Israel Rejects US Plan for Israeli-Palestinian Meeting. On April 7, Israel’s Haaretz reported that Israel rejected an American proposed plan for a meeting between Israeli and Palestinian national security advisors that would have been hosted by US National Security Advisor Jake Sullivan. The Jordanian and Egyptian counterparts were also to join the meeting. Since his taking office, Israeli Prime Minister Naftali Bennett has refused to meet with Palestinian President Mahmoud Abbas.
3) Defense Department
Kurilla Assumes CENTCOM Command. On April 1, General Michael “Erik” Kurilla assumed leadership of US Central Command. He was CENTCOM’s chief of staff from August 2018 to September 2019 and takes over from retiring General Frank McKenzie. The turnover ceremony was officiated by Defense Secretary Lloyd Austin III and was attended by US and international high-ranking officers.

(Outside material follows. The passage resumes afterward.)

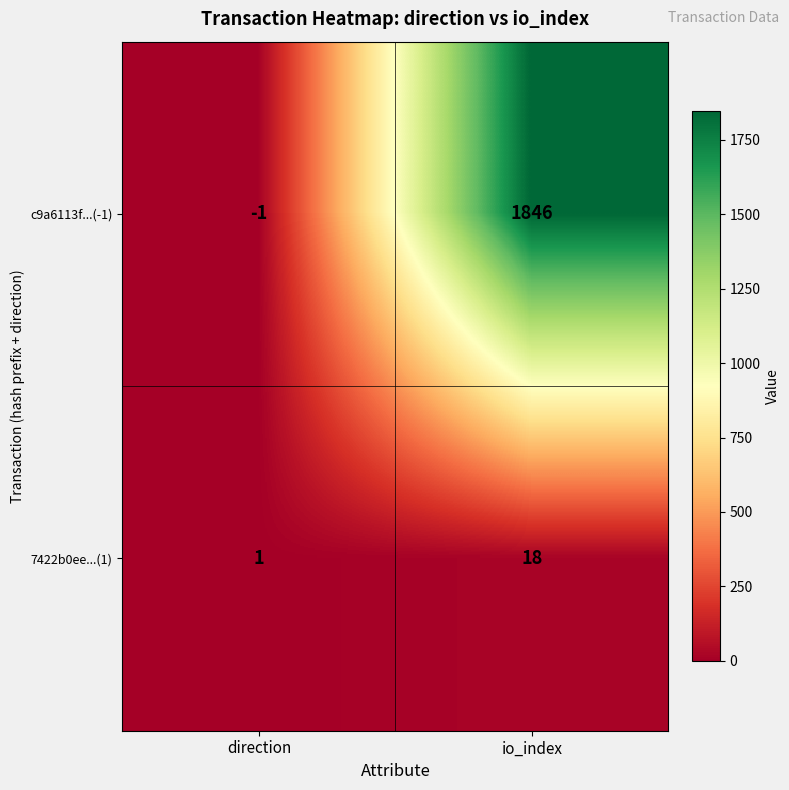

Reading right to left, list all the values displayed in this chart.

c9a6113f...(-1): io_index=1846	direction=-1
7422b0ee...(1): io_index=18	direction=1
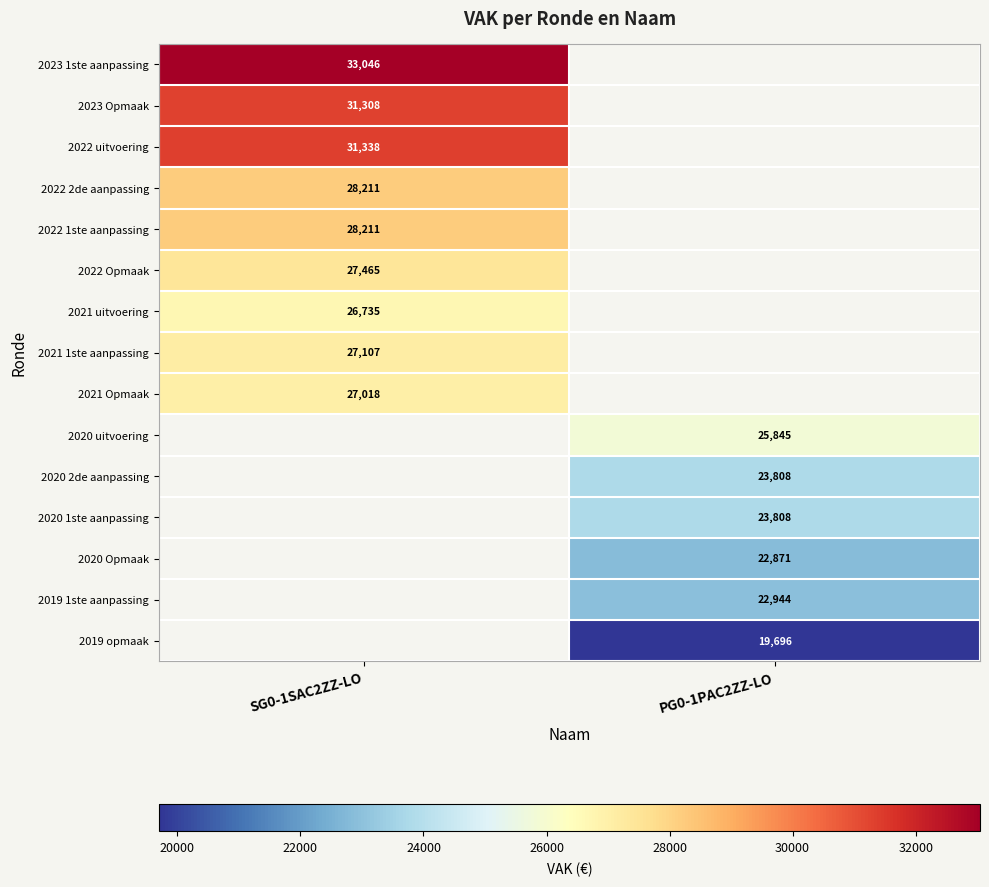

The value of 2020 Opmaak at PG0-1PAC2ZZ-LO is 22871. True or false?

True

Stroul: Iran and IS Leading Sources of Threat. On April 5, Deputy Assistant Secretary of Defense for the Middle East Dana Stroul said that Iran is a “leading source of instability in the Middle East,” while the Islamic State is still a threat for the region. Stroul added at a Wilson Center event in Washington that the United States is not pivoting from the region but thinks that the latter is a key arena for competing with China.
Milley Does Not Support Delisting the IRGC. In a testimony in front of the Senate’s Armed Services Committee, the Chairman of the Joint Chiefs of Staff, General Mark Milley, said that he does not support taking Iran’s Islamic Revolutionary Guard Corps off the list of Foreign Terrorist Organizations. His statement comes as proposals of delist the Guards surface in tandem with nuclear negotiations with Iran. No decision has yet been made about the matter by the Biden Administration.